Why do Americans accept the deaths of children in school shootings as inevitable? Many of us remember a time when the sickness, disability, and deaths caused by measles, mumps, and rubella were simply the unavoidable risks of putting children together in classrooms. But the few who refused to accept those dangers demanded and achieved mandatory vaccinations rendering those dangerous outbreaks virtually obsolete!
Our success at nearly eliminating the microscopic diseases that once took the lives of children should show us that it is just as possible to end the grotesquely obvious and deadly problem of guns in schools. By summoning the same imagination, creativity, knowledge, determination, and moral courage, we used to beat these other threats to our kids’ lives and wellbeing, we most certainly can do the same to end school shootings.

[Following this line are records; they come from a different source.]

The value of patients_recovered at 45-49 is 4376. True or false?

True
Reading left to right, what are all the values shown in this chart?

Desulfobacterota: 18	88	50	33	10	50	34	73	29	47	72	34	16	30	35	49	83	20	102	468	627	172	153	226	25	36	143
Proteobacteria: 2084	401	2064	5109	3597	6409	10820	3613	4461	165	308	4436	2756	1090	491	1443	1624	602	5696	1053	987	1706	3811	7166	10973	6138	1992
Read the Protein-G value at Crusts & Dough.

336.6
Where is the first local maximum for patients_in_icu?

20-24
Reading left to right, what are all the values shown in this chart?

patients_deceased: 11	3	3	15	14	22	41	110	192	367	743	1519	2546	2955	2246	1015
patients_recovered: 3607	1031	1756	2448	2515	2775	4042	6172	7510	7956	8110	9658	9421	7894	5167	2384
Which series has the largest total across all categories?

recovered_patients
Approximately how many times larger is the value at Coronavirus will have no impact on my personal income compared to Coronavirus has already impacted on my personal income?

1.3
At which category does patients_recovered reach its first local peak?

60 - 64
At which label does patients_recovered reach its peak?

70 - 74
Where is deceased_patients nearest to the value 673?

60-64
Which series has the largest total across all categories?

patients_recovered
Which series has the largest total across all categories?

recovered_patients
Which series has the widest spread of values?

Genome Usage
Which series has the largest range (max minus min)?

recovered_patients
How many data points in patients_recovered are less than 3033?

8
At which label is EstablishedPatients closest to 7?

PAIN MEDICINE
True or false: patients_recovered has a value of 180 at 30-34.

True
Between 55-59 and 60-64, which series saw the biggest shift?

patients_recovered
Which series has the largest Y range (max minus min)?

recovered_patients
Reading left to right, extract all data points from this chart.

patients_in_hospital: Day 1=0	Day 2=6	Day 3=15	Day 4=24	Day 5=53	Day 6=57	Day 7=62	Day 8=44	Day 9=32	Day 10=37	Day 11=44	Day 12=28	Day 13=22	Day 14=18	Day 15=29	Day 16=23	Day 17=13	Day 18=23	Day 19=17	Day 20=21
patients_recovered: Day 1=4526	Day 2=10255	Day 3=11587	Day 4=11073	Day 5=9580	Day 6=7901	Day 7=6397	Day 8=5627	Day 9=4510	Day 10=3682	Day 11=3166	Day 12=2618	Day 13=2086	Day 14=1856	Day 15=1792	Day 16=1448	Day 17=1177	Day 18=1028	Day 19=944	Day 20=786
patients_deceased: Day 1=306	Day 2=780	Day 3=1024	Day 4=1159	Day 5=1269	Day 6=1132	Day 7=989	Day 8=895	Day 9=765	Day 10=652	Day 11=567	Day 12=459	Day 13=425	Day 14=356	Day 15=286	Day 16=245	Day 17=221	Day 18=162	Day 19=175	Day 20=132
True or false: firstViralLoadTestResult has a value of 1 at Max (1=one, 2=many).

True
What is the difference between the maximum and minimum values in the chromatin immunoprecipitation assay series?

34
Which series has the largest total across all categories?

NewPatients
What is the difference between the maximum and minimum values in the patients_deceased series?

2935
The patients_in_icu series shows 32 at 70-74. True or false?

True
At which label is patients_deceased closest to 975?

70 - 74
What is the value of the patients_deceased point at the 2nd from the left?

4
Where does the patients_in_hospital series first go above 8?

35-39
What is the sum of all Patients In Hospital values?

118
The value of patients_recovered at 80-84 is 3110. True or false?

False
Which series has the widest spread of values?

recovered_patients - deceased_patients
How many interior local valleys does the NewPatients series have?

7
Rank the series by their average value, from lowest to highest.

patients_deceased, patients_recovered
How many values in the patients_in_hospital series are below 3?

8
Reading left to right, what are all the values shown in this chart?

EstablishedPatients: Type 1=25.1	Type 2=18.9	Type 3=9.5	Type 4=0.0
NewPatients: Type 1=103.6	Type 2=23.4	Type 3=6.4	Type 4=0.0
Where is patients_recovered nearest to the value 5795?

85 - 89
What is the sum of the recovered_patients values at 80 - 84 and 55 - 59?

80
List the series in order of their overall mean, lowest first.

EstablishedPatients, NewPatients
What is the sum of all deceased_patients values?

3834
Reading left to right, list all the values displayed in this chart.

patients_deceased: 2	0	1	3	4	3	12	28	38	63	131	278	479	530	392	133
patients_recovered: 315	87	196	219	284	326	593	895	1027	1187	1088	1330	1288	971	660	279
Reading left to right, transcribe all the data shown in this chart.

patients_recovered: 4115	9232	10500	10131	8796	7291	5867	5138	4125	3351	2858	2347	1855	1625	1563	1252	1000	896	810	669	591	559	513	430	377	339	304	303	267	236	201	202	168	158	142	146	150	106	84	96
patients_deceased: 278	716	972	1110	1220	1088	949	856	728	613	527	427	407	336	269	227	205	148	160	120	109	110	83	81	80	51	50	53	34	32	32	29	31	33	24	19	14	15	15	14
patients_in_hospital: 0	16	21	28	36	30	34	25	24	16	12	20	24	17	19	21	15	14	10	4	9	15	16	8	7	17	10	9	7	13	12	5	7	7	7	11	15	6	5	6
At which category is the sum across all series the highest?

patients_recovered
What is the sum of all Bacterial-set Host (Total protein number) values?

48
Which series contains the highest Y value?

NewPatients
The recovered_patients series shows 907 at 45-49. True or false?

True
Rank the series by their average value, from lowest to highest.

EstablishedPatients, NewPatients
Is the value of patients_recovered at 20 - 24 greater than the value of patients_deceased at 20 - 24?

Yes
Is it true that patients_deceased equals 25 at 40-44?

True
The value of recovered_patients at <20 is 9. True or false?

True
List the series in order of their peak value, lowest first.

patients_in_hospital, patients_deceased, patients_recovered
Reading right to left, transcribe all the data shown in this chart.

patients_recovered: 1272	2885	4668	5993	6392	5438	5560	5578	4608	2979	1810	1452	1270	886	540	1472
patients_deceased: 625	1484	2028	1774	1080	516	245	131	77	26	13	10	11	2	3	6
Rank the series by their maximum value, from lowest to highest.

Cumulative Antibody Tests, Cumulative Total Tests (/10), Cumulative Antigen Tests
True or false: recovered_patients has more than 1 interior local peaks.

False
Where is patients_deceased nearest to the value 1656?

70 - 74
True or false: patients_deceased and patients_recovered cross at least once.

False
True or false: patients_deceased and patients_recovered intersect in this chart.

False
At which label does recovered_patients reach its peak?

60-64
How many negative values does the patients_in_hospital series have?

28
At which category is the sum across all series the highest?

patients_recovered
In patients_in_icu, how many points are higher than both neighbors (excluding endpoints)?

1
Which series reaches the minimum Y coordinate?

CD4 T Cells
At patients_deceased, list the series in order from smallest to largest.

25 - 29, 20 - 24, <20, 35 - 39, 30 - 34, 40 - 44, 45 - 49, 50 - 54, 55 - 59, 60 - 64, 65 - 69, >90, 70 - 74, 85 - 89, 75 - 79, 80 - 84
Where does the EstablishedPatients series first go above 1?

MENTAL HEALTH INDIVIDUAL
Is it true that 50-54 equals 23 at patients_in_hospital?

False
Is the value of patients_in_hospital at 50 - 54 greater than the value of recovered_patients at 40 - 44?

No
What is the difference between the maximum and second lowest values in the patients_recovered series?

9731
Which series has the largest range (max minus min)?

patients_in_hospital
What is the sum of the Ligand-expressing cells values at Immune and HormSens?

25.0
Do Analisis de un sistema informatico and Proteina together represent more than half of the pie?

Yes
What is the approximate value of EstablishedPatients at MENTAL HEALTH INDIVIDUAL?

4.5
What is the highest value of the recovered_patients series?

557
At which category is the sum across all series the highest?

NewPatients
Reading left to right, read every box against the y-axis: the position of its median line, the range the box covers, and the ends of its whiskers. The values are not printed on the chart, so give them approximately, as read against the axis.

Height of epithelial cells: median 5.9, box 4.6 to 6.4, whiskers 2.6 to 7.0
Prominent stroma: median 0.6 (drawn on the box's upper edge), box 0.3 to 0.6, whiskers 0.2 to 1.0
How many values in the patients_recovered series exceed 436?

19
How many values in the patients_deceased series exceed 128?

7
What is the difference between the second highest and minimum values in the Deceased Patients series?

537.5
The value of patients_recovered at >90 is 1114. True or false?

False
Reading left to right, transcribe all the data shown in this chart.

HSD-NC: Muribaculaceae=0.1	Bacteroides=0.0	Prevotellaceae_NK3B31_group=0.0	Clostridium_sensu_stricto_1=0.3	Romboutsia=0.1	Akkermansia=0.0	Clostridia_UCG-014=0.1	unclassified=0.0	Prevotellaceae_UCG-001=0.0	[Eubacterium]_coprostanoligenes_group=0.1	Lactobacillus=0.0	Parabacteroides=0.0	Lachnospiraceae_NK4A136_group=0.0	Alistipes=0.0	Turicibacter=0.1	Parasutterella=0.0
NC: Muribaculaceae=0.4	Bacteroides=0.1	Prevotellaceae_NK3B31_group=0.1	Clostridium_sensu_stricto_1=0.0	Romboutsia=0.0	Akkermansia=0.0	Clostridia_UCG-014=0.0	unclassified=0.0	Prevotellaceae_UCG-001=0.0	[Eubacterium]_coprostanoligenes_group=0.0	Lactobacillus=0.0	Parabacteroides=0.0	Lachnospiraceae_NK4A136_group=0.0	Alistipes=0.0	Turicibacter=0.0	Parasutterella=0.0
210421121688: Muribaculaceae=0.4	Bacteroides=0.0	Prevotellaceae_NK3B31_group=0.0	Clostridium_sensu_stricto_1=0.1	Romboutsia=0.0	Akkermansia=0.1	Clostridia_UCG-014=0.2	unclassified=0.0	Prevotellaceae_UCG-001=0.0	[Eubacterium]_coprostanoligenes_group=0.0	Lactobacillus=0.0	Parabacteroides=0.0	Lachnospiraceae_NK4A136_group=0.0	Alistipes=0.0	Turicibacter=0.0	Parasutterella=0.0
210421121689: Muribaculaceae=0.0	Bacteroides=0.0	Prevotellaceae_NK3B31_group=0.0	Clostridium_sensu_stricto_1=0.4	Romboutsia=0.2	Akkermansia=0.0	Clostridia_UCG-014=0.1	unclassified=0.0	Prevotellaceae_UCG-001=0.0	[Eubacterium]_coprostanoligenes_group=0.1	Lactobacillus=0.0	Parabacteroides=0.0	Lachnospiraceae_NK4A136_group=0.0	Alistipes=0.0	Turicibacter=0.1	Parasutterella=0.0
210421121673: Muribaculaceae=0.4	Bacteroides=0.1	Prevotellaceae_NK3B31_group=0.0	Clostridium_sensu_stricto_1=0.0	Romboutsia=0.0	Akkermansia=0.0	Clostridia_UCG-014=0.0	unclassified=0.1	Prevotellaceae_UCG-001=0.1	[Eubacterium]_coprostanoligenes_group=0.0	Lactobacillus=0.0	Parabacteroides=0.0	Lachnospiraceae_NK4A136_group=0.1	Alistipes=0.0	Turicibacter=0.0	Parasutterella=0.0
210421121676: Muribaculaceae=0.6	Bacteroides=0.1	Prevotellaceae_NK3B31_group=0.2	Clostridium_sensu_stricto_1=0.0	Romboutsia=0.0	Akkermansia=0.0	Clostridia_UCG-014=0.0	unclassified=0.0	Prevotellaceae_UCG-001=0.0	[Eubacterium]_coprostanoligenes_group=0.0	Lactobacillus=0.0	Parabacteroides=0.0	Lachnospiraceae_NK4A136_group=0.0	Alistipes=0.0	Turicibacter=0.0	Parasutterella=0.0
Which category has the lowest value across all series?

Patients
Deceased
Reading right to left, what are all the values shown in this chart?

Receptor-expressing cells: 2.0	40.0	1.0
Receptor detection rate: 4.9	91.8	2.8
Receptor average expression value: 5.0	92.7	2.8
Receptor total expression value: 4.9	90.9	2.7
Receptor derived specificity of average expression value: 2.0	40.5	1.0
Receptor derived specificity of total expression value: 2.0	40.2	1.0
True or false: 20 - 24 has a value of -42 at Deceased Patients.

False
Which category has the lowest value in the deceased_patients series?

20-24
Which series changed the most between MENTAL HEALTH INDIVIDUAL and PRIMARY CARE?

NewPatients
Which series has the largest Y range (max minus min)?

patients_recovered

Yesterday, April 20, marked the 23 years since the unforgettable shooting at Columbine High School in Colorado. We all have vivid memories of that day – terrified kids, their hands raised above their heads, parading out of what could have been any high school building in any town in America. Since that terrible day in 1999, we’ve seen the same ghastly imagery over and over again. Twelve students and a teacher were gunned down during that now infamously-known one-word catastrophe, but since Columbine, over 150 students have died, thousands more have been injured, and nearly a quarter of a million have been traumatized by school shooting incidents. For each of those deaths, countless others will carry life-altering burdens of loss, trauma, fear, anxiety, anger, and guilt.
Losing a child at school to a bullet is as preventable as losing a child to measles. It’s past time we attacked this social disease as ferociously as we did that biological disease. Everyone everywhere – teachers, administrators, parents, kids themselves, community leaders, tax-payers, pastors, youth ministers, and whole congregations must mobilize to achieve safe, secure, and fear-free schools.